» **DESCRIPTION OF THE TASK**
Bring together all lines from the listing below that contain the string "Stadion".

» **STUDY MATERIAL**
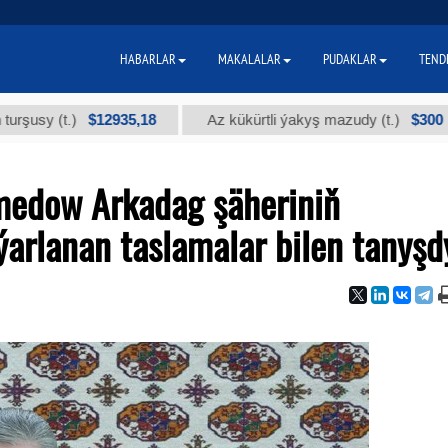
HABARLAR
MAKALALAR
PUDAKLAR
TEND
$12935,18
$300
(t.)
Az kükürtli ýakyş mazudy (t.)
"
edow Arkadag şäheriniň
ýarlanan taslamalar bilen tanyşd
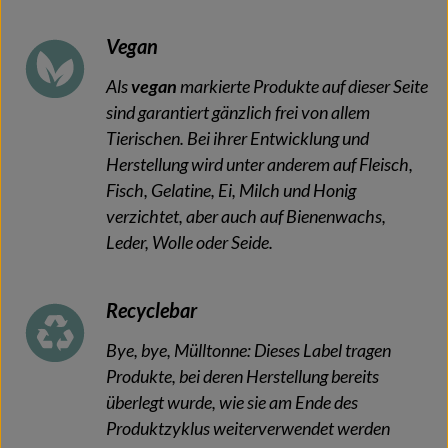
Vegan
Als
vegan
markierte Produkte auf dieser Seite
sind garantiert gänzlich frei von allem
Tierischen. Bei ihrer Entwicklung und
Herstellung wird unter anderem auf Fleisch,
Fisch, Gelatine, Ei, Milch und Honig
verzichtet, aber auch auf Bienenwachs,
Leder, Wolle oder Seide.
Recyclebar
Bye, bye, Mülltonne: Dieses Label tragen
Produkte, bei deren Herstellung bereits
überlegt wurde, wie sie am Ende des
Produktzyklus weiterverwendet werden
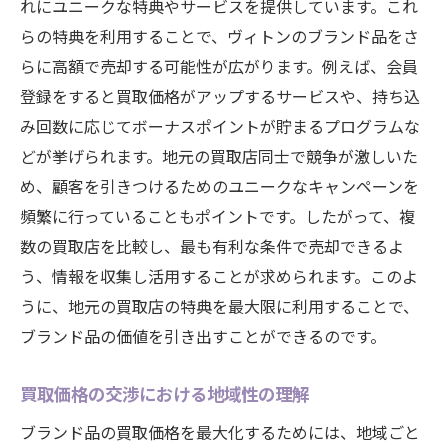
れにユニークな特典やサービスを提供しています。これ
らの特典を利用することで、ヴィトンのブランド品をさ
らに高額で売却する可能性が広がります。例えば、会員
登録をすると買取価格がアップするサービスや、持ち込
み回数に応じてボーナスポイントが貯まるプログラムな
どが挙げられます。地元の買取店同士で競争が激しいた
め、顧客を引きつけるためのユニークなキャンペーンを
頻繁に行っていることもポイントです。したがって、複
数の買取店を比較し、最も有利な条件で売却できるよ
う、情報を収集し活用することが求められます。このよ
うに、地元の買取店の特典を最大限に利用することで、
ブランド品の価値を引き出すことができるのです。
買取価格の交渉における地域性の理解
ブランド品の買取価格を最大化するためには、地域ごと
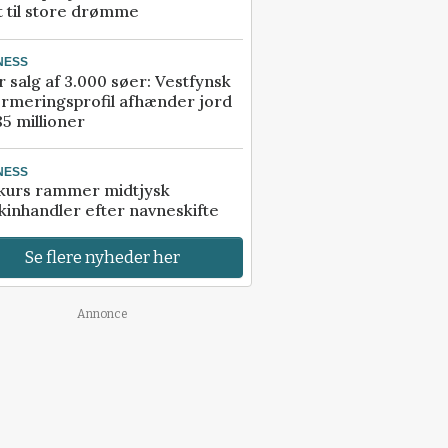
t til store drømme
NESS
r salg af 3.000 søer: Vestfynsk
rmeringsprofil afhænder jord
85 millioner
NESS
kurs rammer midtjysk
inhandler efter navneskifte
Se flere nyheder her
Annonce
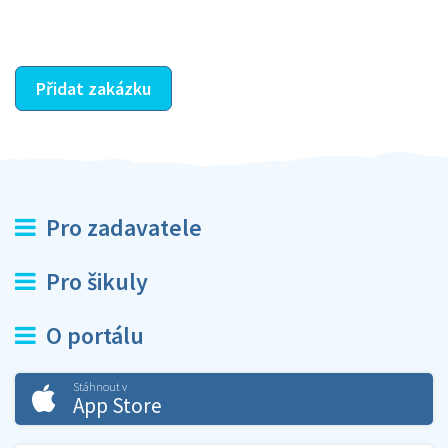
ostatní dozví z vašeho vzájemného hodnocení. A
máte vyřešeno :-)
Přidat zakázku
Pro zadavatele
Pro šikuly
O portálu
Stáhnout v
App Store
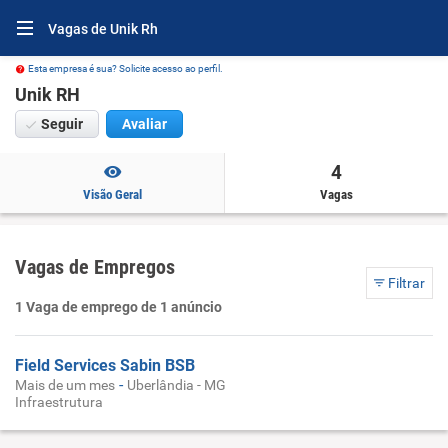
Vagas de Unik Rh
Esta empresa é sua? Solicite acesso ao perfil.
Unik RH
Seguir
Avaliar
4
Visão Geral
Vagas
Vagas de Empregos
Filtrar
1 Vaga de emprego de 1 anúncio
Field Services Sabin BSB
-
Mais de um mes
Uberlândia - MG
Infraestrutura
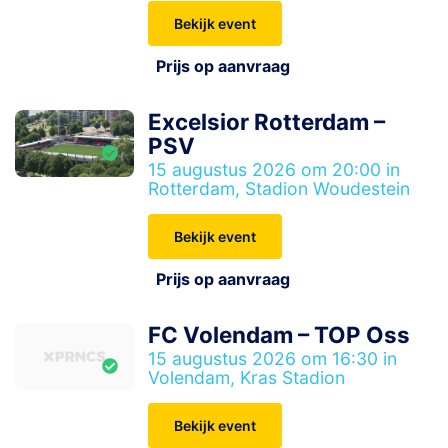
Bekijk event
Prijs op aanvraag
Excelsior Rotterdam –
PSV
15 augustus 2026 om 20:00 in
Rotterdam, Stadion Woudestein
Bekijk event
Prijs op aanvraag
FC Volendam – TOP Oss
15 augustus 2026 om 16:30 in
Volendam, Kras Stadion
Bekijk event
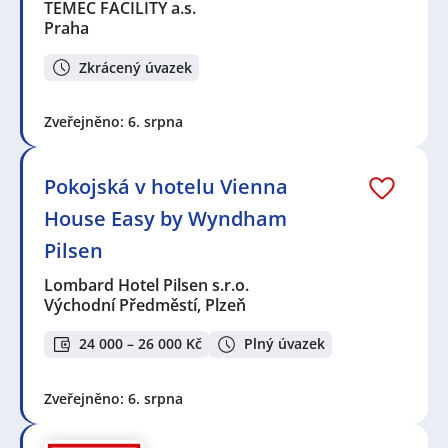
TEMEC FACILITY a.s.
Praha
Zkrácený úvazek
Zveřejněno: 6. srpna
Pokojská v hotelu Vienna
House Easy by Wyndham
Pilsen
Lombard Hotel Pilsen s.r.o.
Východní Předměstí, Plzeň
24 000 – 26 000 Kč
Plný úvazek
Zveřejněno: 6. srpna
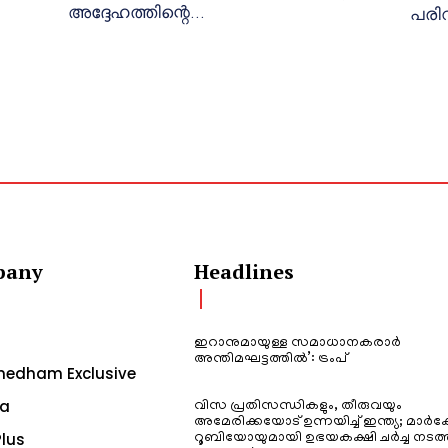
അദ്ദേഹത്തിന്റെ...
പരി
pany
Headlines
ഇറാനുമായുള്ള സമാധാനകരാർ
അന്തിമഘട്ടത്തിൽ‌’: ട്രംപ്
edham Exclusive
a
വിസ പ്രതിസന്ധികളും, തീരുവയും
അമേരിക്കയോട് ഉന്നയിച്ച് ഇന്ത്യ; മാർക
lus
റൂബിയോയുമായി ഉഭയകക്ഷി ചർച്ച നടത്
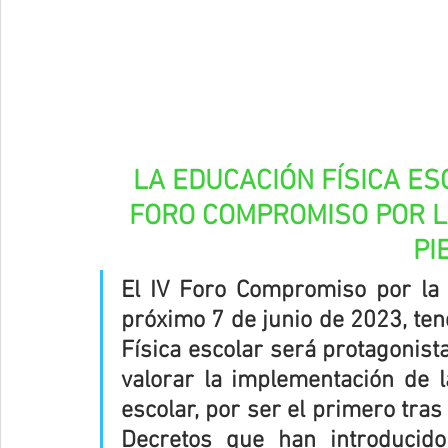
LA EDUCACIÓN FÍSICA ES
FORO COMPROMISO POR LA
PI
El IV Foro Compromiso por la E
próximo 7 de junio de 2023, ten
Física escolar será protagonista
valorar la implementación de l
escolar, por ser el primero tras
Decretos que han introducido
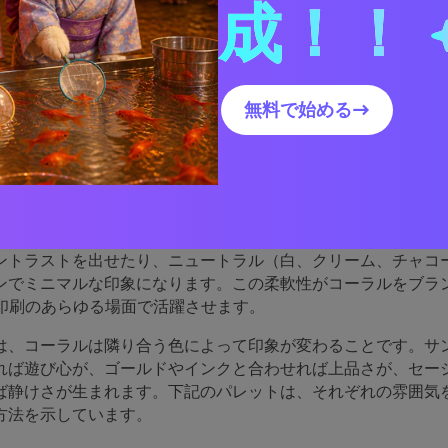
成！！
ラルのパレットが優れている
無料で始める→
ンク、オレンジ、赤の間の色なので、温かみがあり親しみやす
さがあります。そのため、CTA、ヘッダー、バッジ、重要なハ
い場面に最適です。
ルはクールな色（ティール、アクア、ネイビー）と自然に組み
ントラストを出せたり、ニュートラル（白、クリーム、チャコ
ンでミニマルな印象になります。この柔軟性がコーラルをブラ
、印刷のあらゆる場面で活躍させます。
は、コーラルは隣り合う色によって印象が変わることです。サ
れば遊び心が、ゴールドやインクと合わせれば上品さが、セー
ば静けさが生まれます。下記のパレットは、それぞれの雰囲気
方法を示しています。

» **TASK OUTPUT**
Rotterdam, Stadion Woudestein
Volendam, Kras Stadion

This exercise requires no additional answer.